Frames for the Real-Time Voice Interface (RTVI) protocol, which bridges clients and the pipeline. These frames handle custom messaging between the client and server.

RTVIServerMessageFrame

Sends a server message to the connected client.
data
Any
required
The message data to send to the client.

RTVIClientMessageFrame

A message received from the client, expecting a server response via RTVIServerResponseFrame.
msg_id
str
required
Unique identifier for the client message.
type
str
required
The message type.
data
Optional[Any]
default:"None"
Optional message data from the client.

RTVIServerResponseFrame

Responds to an RTVIClientMessageFrame.
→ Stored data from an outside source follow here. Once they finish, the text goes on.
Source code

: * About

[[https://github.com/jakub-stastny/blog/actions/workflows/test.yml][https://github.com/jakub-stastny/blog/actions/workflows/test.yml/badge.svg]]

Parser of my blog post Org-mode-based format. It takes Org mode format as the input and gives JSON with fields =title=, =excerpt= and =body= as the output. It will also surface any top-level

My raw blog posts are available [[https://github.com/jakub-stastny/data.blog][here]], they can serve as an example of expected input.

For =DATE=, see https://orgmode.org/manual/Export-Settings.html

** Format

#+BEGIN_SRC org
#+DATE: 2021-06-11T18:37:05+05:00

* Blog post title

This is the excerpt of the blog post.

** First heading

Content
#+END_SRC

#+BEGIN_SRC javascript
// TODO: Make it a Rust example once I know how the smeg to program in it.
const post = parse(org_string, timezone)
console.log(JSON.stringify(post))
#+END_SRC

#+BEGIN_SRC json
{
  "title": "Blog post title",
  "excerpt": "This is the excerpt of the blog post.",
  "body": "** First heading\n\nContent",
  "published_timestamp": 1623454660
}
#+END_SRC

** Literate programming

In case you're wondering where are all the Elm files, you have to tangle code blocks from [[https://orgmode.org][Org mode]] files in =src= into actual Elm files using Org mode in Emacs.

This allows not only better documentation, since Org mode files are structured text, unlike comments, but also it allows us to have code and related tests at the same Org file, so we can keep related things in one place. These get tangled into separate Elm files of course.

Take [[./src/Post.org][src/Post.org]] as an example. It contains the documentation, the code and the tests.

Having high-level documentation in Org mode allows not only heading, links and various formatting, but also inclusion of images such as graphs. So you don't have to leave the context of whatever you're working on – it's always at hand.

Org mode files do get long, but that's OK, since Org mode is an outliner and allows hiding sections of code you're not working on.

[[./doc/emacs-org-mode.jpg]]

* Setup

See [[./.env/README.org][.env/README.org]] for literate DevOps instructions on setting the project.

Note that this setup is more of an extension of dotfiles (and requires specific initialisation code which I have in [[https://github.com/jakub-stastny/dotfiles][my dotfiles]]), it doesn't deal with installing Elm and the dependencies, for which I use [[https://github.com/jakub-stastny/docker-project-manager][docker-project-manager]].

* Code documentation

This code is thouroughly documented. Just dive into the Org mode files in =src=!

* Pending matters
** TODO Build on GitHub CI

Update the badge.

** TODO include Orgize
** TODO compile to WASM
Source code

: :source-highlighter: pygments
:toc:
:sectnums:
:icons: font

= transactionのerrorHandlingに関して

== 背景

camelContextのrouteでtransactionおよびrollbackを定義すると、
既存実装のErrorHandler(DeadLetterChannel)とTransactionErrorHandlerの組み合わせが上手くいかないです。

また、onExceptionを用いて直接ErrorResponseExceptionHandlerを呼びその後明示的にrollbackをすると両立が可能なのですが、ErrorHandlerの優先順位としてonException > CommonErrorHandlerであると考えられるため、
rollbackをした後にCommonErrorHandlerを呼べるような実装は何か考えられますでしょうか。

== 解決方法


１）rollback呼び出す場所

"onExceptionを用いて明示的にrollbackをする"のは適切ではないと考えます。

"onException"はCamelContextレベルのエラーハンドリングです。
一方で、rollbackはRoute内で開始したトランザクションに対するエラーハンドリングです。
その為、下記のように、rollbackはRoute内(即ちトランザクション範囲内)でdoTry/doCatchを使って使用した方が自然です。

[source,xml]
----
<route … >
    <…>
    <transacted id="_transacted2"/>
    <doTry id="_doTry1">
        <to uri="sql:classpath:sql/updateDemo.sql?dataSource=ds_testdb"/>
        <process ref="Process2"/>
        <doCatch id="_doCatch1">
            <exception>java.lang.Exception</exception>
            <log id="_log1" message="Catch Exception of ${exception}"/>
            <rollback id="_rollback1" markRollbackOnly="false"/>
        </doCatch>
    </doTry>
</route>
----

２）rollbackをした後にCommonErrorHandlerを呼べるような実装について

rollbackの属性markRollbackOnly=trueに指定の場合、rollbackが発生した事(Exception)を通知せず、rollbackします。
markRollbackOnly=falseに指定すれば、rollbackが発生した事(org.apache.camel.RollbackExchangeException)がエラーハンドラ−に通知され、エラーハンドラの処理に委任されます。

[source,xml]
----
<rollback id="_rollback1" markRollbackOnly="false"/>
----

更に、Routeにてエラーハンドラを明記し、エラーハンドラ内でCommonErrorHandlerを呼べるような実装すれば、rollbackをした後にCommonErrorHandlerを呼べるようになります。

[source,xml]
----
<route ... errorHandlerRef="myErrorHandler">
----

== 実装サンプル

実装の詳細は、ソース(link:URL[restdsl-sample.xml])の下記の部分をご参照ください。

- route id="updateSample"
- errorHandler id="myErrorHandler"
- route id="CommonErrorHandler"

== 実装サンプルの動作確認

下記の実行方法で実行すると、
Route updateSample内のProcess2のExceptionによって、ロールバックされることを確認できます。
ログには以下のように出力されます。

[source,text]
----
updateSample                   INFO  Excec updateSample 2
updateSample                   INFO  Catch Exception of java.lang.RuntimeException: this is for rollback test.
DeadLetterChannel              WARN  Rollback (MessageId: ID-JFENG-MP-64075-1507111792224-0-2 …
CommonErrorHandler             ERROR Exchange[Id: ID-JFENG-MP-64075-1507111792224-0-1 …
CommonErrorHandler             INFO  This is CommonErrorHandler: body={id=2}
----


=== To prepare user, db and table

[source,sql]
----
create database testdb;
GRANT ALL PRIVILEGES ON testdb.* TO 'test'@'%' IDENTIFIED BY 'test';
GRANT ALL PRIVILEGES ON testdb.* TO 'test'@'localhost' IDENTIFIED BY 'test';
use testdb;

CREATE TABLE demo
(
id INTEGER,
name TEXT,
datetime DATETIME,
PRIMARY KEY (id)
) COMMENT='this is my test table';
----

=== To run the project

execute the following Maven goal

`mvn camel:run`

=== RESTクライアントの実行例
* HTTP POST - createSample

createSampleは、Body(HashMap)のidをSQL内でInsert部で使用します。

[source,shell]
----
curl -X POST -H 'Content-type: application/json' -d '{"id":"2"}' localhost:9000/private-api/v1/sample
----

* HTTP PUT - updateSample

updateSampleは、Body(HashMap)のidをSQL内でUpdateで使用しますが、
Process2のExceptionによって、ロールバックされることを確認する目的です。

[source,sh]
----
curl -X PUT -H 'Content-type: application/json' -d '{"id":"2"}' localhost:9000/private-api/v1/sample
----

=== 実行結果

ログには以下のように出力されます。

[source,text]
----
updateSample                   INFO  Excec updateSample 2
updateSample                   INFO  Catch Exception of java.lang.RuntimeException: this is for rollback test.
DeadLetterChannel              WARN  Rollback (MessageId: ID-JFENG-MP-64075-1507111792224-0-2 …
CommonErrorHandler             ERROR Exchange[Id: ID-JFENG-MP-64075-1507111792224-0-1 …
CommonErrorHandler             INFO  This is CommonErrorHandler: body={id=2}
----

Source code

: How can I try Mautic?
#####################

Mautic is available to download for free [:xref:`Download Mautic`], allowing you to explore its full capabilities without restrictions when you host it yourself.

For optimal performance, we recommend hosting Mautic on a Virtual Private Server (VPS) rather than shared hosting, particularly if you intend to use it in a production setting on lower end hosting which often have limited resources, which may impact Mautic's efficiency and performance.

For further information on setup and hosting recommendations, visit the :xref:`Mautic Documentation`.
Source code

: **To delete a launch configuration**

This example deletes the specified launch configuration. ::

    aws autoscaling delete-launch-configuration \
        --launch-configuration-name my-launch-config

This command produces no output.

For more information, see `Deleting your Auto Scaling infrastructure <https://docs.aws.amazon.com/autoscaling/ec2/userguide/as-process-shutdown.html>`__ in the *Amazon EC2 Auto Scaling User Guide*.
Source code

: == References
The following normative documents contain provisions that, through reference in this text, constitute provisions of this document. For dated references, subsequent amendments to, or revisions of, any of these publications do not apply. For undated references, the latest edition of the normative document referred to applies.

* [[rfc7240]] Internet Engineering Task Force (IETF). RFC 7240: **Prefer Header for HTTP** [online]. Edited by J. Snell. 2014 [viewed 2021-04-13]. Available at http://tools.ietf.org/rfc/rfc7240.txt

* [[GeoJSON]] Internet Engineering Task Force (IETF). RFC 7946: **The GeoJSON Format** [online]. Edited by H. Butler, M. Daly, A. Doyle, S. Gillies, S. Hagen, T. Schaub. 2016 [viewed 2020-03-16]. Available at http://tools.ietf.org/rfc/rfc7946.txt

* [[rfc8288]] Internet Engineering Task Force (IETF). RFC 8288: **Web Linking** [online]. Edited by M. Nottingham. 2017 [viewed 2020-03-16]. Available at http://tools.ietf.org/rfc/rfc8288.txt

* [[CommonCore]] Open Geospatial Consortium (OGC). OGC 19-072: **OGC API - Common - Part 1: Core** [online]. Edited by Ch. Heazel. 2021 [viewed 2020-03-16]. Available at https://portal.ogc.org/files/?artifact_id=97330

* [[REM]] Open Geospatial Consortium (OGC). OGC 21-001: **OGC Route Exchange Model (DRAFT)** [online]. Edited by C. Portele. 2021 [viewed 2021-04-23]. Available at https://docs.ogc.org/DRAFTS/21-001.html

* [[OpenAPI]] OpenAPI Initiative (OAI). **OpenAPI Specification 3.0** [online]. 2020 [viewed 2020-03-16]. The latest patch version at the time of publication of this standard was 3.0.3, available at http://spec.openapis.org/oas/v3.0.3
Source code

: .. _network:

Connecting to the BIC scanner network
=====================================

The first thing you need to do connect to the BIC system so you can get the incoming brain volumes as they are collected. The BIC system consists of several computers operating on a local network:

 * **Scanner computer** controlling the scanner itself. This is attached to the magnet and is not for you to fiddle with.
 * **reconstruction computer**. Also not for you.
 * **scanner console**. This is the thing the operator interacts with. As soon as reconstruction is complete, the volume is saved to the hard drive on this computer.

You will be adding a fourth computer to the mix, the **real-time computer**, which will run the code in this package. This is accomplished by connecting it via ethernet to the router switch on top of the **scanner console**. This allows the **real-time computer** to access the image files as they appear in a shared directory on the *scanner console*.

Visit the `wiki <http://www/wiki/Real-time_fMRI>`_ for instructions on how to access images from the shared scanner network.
Include the original client message frame to ensure the response is properly correlated. Set the error field to respond with an error instead of a normal response.
client_msg
RTVIClientMessageFrame
required
The original client message this response is for.
data
Optional[Any]
default:"None"
Response data to send to the client.
error
Optional[str]
default:"None"
Error message. When set, the client receives an error-response instead of a server-response.

Task Frames

Task frames provide a system-priority mechanism for requesting pipeline actions from outside the normal frame flow. They are converted into their corresponding standard frames when processed.

TaskSystemFrame

Base class for system-priority task frames.

CancelTaskFrame

Requests immediate pipeline cancellation. Converted to a CancelFrame when processed by the pipeline. Inherits from TaskSystemFrame.
reason
Optional[Any]
default:"None"
Optional reason for the cancellation request.

InterruptionTaskFrame

Requests a pipeline interruption. Converted to an InterruptionFrame when processed. Inherits from TaskSystemFrame.